Based on these factual allegations, plaintiff claims that the defendant unlawfully discriminated against him based on his age in violation of 29 U.S.C. §§ 621-634.*fn3 ("Compl." (Doc. No. 1) at 2-5.)*fn4

On May 22, 2009, defendant filed the motion to dismiss now pending before the court. ("MTD" (Doc. No. 8.)) Plaintiff filed an opposition to that motion on June 23, 2009. ("Opp'n." (Doc. No. 13)) Defendant filed a reply on July 2, 2009. ("Reply" (Doc. No. 15.))

ARGUMENTS OF THE PARTIES

Defendant seeks dismissal of plaintiff's complaint pursuant to Federal Rules of Civil Procedure 12(b)(1) and 12(b)(6) on the grounds that this court lacks jurisdiction over the subject matter of this suit and that plaintiff has failed to state a cognizable claim upon which relief can be granted. Specifically, defendant argues this court lacks jurisdiction because plaintiff never filed a charge with either the Equal Employment Opportunity Commission ("EEOC") or the California Department of Fair Employment and Housing ("DFEH") and therefore failed to exhaust his administrative remedies as required. Defendant also contends that because plaintiff failed to exhaust his administrative remedies he cannot state a cognizable claim for relief. (MTD (Doc. No. 8) at 3-7.)

In opposing defendant's motion, plaintiff alleges that he did file a claim of discrimination with the EEOC. In this regard, plaintiff contends that on May 27, 2008, he prepared and sent an intake questionnaire to the EEOC regarding defendant's alleged discrimination against him on the basis of age. He also asserts that during the first week of June 2008, he received a telephone call from an EEOC representative informing him that the EEOC did not have jurisdiction over Indian Tribes, that the EEOC would not be corresponding with plaintiff in light of their lack of jurisdiction over the matter and advising plaintiff that he should consult an attorney. (Opp'n. (Doc. No. 13) at 2.)

In reply, defendant argues that plaintiff's mere submission of an Intake Questionnaire to the EEOC, does not constitute a valid administrative charge of discrimination.

Defendant also argues that because the EEOC determined that it had no jurisdiction, no valid charge could be filed by plaintiff with the EEOC. Defendant asserts that the filing of a valid charge with the EEOC is a statutory prerequisite to plaintiff filing suit under the ADEA. Finally, defendant argues that even if plaintiff's submission of the Intake Questionnaire constituted the filing of a valid EEOC charge, he was obligated to file this lawsuit within ninety days after learning that the EEOC had terminated its proceedings in response to his submission. Accordingly, defendant asserts that this action is time-barred because plaintiff waited nearly 300 days before filing his complaint in this action after being told by the EEOC that they lacked jurisdiction to act. (Reply (Doc. No. 15) at 2-9.)
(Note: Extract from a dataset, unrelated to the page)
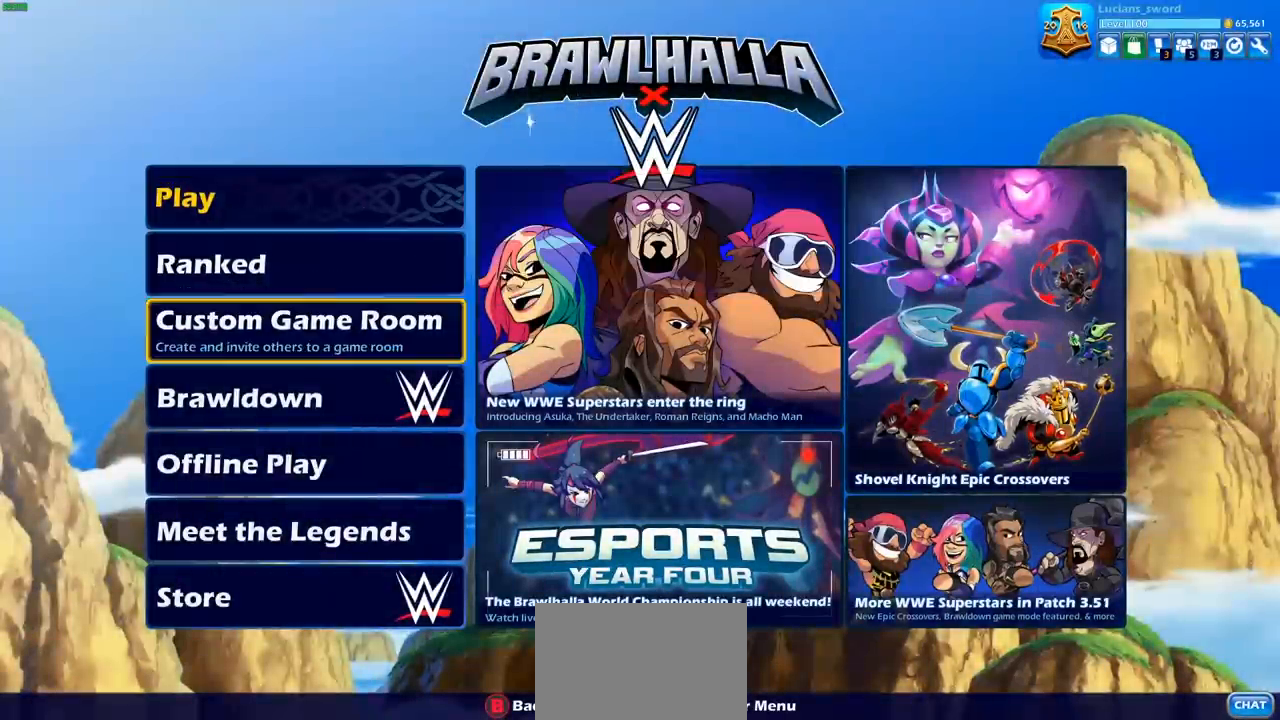
{"buttons": ["DPAD_DOWN"], "left_stick": "center", "right_stick": "center", "events": [[67, "DPAD_DOWN", "up"], [150, "DPAD_DOWN", "down"], [233, "DPAD_DOWN", "up"], [300, "DPAD_DOWN", "down"], [400, "DPAD_DOWN", "up"], [467, "DPAD_DOWN", "down"]]}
LEGAL STANDARDS APPLICABLE TO DEFENDANT'S MOTION

Federal Rule of Civil Procedure 12(b)(1) allows a defendant to raise the defense, by motion, that the court lacks jurisdiction over the subject matter of an entire action or of specific claims alleged in the action. "A motion to dismiss for lack of subject matter jurisdiction may either attack the allegations of the complaint or may be made as a 'speaking motion' attacking the existence of subject matter jurisdiction in fact." Thornhill Publ'g Co. v. Gen. Tel. & Elecs. Corp., 594 F.2d 730, 733 (9th Cir. 1979).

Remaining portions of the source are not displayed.